* Your goal *
Among these entries, how many lines contain "assign"? Say the number and nothing else.

□ □ □ □ □ □ □

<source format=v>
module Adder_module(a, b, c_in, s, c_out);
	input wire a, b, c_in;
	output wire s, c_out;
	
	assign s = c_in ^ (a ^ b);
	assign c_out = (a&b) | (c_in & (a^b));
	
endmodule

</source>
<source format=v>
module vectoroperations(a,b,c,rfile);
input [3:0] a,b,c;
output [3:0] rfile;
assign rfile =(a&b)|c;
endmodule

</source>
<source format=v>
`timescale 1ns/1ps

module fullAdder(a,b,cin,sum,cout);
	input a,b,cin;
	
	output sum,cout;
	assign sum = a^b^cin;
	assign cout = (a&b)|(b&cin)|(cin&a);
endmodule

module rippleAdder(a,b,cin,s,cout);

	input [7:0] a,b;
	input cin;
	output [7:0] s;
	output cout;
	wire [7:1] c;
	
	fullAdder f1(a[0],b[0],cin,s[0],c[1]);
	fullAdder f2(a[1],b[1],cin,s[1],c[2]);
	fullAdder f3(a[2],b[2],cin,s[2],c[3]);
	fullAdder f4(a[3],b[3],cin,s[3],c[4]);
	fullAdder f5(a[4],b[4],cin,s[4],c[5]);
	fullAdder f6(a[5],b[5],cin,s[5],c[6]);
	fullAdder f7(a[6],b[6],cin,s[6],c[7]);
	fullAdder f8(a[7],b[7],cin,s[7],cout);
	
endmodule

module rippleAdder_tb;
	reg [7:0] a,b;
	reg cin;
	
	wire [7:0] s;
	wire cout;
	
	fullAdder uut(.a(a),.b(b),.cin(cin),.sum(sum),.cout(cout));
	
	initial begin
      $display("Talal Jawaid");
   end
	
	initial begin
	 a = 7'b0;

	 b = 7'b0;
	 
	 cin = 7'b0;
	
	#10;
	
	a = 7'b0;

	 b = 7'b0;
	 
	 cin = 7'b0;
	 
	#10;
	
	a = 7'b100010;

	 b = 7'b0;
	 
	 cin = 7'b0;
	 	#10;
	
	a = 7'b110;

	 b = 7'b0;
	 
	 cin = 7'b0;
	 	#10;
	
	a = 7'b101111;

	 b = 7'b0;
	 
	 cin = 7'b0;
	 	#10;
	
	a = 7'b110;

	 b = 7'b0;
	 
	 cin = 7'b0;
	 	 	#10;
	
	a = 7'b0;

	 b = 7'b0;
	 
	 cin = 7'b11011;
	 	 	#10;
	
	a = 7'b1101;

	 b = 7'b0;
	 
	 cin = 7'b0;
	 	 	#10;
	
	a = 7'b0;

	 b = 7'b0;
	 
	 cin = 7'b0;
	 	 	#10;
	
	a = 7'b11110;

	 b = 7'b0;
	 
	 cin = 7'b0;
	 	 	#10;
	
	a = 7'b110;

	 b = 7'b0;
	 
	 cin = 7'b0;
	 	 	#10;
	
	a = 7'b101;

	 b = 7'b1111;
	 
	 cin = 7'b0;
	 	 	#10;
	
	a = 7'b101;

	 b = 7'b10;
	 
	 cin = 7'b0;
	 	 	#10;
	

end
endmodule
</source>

□ □ □ □ □ □ □

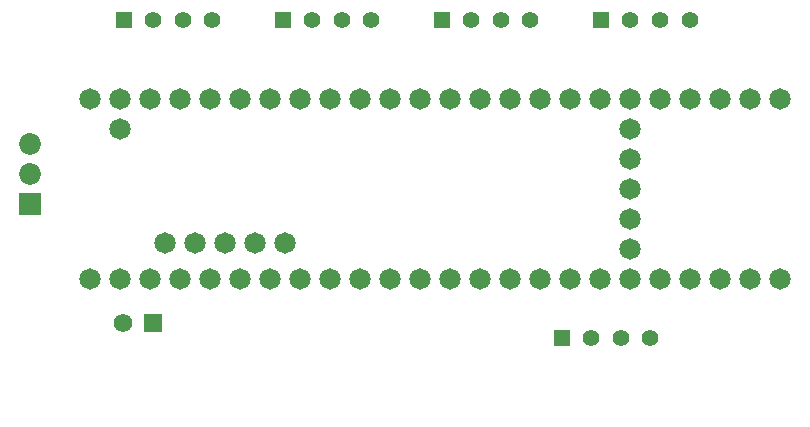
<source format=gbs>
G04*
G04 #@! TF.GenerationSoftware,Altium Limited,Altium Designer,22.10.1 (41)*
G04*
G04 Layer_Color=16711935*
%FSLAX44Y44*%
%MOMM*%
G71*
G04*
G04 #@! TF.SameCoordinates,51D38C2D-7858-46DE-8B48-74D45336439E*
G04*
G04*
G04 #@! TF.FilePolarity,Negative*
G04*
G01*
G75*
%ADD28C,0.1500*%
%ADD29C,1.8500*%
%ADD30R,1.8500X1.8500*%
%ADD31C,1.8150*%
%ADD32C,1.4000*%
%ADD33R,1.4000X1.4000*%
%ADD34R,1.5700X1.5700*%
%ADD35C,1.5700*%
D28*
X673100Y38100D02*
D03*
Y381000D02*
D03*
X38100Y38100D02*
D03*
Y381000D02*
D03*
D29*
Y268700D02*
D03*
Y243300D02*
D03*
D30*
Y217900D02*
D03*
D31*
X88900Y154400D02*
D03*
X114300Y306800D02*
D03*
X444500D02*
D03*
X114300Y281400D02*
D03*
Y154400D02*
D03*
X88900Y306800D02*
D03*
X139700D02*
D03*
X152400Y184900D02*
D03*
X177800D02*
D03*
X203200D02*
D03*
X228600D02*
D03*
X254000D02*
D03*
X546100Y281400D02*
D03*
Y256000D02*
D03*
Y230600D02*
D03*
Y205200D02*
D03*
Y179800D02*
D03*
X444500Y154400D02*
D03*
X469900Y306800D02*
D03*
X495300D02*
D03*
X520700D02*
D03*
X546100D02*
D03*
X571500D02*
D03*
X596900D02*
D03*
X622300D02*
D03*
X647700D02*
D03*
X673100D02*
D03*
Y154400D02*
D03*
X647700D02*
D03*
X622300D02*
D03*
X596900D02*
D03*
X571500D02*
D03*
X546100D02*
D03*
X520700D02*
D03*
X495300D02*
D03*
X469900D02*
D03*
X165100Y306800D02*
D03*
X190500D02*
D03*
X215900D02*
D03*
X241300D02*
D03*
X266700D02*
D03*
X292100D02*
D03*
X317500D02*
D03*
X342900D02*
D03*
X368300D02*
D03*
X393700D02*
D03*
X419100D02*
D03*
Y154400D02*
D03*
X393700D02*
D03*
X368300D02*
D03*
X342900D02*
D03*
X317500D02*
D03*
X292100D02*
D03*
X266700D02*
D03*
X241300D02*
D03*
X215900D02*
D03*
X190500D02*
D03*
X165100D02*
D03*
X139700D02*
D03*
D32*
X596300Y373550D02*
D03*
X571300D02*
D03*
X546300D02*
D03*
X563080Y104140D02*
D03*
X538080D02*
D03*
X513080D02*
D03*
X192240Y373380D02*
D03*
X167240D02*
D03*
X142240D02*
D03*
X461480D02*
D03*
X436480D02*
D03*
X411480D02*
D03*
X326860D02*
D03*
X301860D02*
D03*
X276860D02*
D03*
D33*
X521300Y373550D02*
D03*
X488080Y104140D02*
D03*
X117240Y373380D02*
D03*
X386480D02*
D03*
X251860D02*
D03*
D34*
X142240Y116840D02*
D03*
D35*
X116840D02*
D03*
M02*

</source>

□ □ □ □ □ □ □

* Exercise output *
5